**ABOUT THIS EXERCISE:**
Please pick out each line below that contains the word "have", and copy those lines.

[Items listed in a dataset]
=== Section Start ===
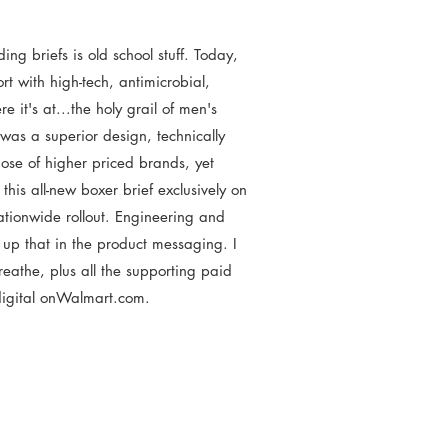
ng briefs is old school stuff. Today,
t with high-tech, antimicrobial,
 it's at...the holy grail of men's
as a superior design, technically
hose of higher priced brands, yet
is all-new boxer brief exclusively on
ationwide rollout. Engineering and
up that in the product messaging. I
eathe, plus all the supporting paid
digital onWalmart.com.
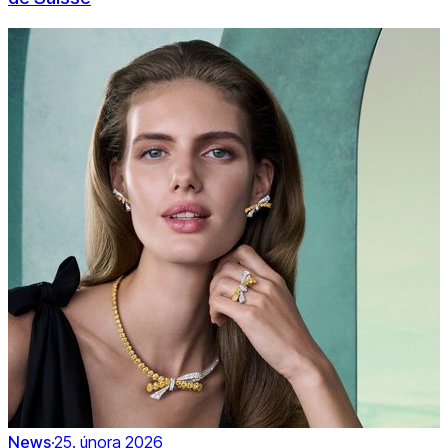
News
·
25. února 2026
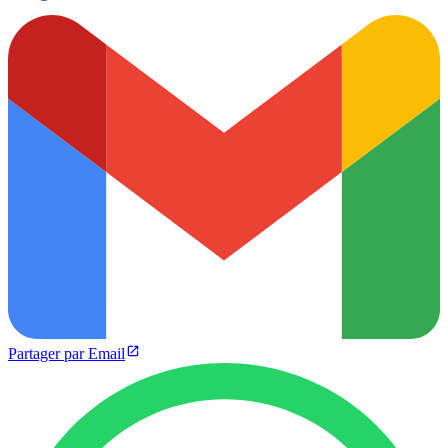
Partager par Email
=== Section End ===
=== Section Start ===
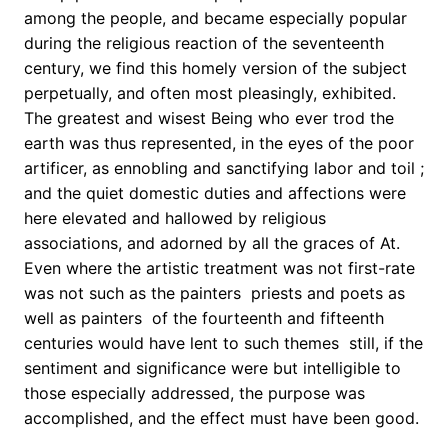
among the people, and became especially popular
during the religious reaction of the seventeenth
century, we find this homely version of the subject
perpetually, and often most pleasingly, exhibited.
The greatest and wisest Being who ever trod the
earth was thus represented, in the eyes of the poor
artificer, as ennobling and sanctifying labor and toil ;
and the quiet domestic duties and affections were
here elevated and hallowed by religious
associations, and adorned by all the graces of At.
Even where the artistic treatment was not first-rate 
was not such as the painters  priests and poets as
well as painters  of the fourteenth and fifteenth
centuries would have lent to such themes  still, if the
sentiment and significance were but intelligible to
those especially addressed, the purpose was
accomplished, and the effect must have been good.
=== Section End ===
**TASK RESPONSE:**
centuries would have lent to such themes  still, if the
accomplished, and the effect must have been good.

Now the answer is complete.